Giving him a chance to get his bearings before bombarding him with more questions was probably a sensible plan, but she could not resist the temptation to ask every question that came to her mind.
“Are you hurt? Can you even understand me?”
“I can understand you,” he assured her.
She understood him too. That would not be so unusual or surprising, except she could tell he was not speaking English. She understood him perfectly even though the words coming out of his mouth were not any language she understood.

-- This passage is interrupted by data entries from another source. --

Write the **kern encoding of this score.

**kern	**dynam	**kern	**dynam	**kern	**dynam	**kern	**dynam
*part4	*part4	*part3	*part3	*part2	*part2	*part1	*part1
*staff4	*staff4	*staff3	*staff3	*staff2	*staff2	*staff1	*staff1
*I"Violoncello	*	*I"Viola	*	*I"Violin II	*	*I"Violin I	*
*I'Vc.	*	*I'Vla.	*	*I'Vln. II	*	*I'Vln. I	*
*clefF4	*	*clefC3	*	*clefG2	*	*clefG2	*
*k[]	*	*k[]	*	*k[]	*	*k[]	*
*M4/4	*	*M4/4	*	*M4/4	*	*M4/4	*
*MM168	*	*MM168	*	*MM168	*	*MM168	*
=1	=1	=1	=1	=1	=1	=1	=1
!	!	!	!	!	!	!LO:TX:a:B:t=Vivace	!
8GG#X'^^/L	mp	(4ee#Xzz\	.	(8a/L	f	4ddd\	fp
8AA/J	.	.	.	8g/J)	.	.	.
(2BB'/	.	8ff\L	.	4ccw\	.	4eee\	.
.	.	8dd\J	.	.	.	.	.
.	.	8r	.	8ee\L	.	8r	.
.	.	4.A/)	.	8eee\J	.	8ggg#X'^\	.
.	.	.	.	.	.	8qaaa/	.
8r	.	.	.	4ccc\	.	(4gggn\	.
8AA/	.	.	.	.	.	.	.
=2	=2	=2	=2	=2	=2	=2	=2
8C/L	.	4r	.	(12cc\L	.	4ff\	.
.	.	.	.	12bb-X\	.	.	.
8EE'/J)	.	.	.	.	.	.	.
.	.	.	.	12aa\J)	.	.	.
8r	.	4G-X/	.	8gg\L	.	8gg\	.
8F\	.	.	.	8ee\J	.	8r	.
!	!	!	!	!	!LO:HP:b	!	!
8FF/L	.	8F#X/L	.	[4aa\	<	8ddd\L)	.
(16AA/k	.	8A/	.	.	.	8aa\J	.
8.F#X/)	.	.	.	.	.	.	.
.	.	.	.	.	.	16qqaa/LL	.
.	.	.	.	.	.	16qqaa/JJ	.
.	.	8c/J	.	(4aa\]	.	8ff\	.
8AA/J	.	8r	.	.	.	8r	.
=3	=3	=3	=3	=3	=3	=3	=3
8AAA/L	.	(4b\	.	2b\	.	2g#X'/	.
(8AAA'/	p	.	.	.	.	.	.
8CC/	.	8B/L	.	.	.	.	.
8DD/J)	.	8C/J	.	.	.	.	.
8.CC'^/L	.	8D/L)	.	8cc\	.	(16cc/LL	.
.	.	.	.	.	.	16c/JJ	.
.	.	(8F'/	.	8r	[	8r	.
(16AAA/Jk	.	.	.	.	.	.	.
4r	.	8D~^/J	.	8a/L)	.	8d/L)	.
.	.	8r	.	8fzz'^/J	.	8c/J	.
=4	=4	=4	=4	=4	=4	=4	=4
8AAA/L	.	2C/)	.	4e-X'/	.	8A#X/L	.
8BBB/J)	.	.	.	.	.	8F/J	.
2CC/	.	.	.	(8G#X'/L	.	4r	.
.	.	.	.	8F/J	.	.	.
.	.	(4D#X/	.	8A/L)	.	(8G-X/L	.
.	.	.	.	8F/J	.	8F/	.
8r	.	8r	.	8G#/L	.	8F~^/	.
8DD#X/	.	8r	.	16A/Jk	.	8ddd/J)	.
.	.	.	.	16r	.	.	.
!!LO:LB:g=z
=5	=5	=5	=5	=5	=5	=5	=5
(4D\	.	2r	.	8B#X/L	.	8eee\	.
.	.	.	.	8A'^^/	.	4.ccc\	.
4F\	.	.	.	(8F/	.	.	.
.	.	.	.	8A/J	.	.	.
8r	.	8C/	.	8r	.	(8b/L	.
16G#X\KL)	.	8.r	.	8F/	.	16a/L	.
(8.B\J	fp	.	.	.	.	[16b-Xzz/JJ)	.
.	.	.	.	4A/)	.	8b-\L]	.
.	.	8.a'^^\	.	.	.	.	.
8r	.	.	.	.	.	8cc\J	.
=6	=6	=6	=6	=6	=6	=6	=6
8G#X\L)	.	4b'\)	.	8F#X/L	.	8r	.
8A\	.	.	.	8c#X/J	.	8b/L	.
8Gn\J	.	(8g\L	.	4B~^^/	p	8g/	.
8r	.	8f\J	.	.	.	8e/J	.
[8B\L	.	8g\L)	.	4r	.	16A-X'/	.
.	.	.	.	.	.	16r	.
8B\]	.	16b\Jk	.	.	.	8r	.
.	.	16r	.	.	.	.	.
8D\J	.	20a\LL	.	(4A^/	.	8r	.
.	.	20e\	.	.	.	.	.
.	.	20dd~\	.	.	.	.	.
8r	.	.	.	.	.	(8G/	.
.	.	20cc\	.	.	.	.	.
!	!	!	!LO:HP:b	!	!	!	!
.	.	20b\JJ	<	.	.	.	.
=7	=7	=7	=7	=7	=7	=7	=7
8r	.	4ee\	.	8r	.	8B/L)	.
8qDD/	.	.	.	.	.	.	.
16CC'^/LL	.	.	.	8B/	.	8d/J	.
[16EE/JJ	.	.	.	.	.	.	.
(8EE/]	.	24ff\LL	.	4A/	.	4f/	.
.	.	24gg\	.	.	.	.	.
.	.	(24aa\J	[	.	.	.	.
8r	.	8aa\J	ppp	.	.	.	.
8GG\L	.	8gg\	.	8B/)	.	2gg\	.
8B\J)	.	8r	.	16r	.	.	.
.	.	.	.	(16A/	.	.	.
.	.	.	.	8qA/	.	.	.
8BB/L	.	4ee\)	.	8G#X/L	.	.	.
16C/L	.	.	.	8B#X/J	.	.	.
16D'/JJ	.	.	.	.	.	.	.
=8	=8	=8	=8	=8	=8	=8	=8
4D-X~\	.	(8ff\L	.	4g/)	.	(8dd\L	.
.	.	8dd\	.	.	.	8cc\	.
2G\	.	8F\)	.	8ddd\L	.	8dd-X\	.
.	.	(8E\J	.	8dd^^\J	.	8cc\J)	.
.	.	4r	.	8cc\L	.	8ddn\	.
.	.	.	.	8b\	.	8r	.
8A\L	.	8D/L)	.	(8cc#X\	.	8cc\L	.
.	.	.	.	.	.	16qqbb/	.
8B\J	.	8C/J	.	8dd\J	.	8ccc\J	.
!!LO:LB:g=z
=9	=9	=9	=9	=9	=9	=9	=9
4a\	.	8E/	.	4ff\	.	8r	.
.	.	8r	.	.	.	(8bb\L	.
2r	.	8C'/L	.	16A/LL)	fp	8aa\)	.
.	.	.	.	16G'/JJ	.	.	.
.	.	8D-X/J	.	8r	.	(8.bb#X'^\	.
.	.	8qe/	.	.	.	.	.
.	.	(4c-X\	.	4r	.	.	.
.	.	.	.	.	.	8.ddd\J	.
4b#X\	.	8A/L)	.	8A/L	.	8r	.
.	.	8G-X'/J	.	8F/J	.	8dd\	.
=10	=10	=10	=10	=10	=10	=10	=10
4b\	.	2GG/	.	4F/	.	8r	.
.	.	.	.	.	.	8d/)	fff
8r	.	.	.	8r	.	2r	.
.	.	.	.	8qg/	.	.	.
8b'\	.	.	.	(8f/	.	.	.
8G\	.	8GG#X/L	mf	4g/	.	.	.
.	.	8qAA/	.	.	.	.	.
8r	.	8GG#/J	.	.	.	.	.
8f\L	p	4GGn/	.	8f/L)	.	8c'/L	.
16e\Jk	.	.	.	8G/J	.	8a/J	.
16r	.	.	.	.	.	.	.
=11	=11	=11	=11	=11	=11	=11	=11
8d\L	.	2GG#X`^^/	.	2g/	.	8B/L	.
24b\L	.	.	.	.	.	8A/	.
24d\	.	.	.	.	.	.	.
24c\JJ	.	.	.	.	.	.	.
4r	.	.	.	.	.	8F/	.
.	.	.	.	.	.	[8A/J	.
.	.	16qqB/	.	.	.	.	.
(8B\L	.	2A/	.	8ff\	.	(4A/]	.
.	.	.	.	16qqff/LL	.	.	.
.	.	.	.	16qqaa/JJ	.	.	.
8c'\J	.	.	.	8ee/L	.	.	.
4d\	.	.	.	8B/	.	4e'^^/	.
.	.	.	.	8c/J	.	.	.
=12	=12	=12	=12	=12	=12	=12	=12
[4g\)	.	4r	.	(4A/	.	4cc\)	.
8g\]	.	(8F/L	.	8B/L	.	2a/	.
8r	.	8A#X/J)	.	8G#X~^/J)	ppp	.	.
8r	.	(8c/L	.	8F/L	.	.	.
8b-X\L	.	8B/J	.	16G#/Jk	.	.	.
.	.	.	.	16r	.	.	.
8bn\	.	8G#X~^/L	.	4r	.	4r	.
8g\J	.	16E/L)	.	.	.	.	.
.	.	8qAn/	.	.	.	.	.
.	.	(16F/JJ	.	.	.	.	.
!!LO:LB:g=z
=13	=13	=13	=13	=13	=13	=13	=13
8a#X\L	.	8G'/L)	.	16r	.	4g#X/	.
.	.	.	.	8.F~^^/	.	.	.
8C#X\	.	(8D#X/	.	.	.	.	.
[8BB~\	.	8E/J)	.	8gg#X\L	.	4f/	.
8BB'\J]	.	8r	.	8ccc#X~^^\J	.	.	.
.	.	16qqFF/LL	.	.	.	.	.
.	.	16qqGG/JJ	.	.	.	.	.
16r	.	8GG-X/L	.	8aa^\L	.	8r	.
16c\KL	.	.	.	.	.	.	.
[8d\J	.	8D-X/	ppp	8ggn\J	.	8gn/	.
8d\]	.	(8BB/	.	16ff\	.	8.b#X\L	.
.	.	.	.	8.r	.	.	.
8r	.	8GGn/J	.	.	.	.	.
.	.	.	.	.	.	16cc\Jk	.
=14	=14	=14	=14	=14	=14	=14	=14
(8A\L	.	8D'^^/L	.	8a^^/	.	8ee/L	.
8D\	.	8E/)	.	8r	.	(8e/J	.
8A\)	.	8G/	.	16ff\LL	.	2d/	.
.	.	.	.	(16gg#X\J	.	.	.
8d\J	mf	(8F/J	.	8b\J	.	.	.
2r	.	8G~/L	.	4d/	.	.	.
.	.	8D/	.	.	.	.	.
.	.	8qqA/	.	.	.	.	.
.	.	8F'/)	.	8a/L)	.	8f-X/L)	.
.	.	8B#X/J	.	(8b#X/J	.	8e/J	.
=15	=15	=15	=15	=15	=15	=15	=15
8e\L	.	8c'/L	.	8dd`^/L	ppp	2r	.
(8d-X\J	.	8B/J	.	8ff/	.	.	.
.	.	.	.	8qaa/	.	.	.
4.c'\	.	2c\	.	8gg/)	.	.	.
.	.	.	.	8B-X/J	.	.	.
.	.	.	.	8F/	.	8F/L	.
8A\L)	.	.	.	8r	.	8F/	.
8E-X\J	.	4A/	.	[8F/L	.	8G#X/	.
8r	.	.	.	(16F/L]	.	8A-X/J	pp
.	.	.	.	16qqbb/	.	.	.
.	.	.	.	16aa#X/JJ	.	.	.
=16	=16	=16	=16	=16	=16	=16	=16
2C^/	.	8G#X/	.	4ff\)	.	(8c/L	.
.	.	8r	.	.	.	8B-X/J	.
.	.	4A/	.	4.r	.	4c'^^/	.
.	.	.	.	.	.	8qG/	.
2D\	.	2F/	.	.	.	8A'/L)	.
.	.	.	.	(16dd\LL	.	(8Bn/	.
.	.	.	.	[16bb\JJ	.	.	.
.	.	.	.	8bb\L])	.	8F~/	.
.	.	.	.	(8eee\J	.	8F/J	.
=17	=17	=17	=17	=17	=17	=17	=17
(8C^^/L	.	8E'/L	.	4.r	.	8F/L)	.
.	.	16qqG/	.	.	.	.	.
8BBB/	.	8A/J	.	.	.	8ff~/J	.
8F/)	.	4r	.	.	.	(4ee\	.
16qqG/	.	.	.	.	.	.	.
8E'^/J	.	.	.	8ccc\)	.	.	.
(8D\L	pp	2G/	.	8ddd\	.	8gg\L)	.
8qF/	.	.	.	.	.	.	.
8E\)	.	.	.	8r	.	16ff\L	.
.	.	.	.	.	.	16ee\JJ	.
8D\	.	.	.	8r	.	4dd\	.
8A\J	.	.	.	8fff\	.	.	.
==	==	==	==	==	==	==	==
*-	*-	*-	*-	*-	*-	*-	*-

That would be a mystery for another time. She had enough to figure out without trying to pick apart the reason why she was able to understand the person she needed answers from.
“How did you get here?” she asked.
“I wish I could tell you. I wish I could say it was the first time I ended up in a strange place with no explanation tonight.”
She sighed and sat down with her legs tucked underneath her. She decided she would try to relax since she was sure she would not need to run away anytime soon.
“Okay then,” she said softly, mostly to attempt to collect her thoughts. “What’s your name? I’m Willow.”
“Okay. Yuri. Are you planning to leave my room anytime soon?”
“I could, but I’m not sure where I would go.”
“Maybe back to where you came from?”
“I’m not sure I can. All I remember was a bright light in the darkness. Before that, there was darkness all around me.”
Willow paused. There were so many things about this that did not quite add up, yet she knew that he was not lying. Her mind tried to manipulate the facts so the world would still make sense.
“Okay. Let’s pretend this all makes sense and I believe what you’re telling me. What do we do now?”
“I need to find my way back home,” Yuri insisted. “I’ve heard stories about people that disappeared out of thin air and they usually don’t make it back unless they went straight back home.”
“What are you talking about?”
“This is the other world. I can feel it. Nothing is quite the way it should be.”
“Other world? No. You’ve got it wrong. This is the world. This is it.”
He had to be insane. That had to be it. She knew there was only one world. Even so, part of her wanted to think that it was an easy explanation for why he seemed almost supernaturally perfect. She knew she was probably dealing with someone not in his right mind. She must have just been too deeply asleep to notice him enter her apartment. It had to be what happened, even if she knew her door and windows were locked.
Yuri was not impressed by her convictions. “Just because you’re ignorant of the facts does not mean that other worlds do not exist.”
“I’m not ignorant,” Willow insisted, too shocked to speak with much confidence or anger.
“Well, I don’t know what else to say. I know what I know.”
Willow sighed. She racked her brain trying to figure out what she should do with this strange man in her apartment and even now she was drawing a blank.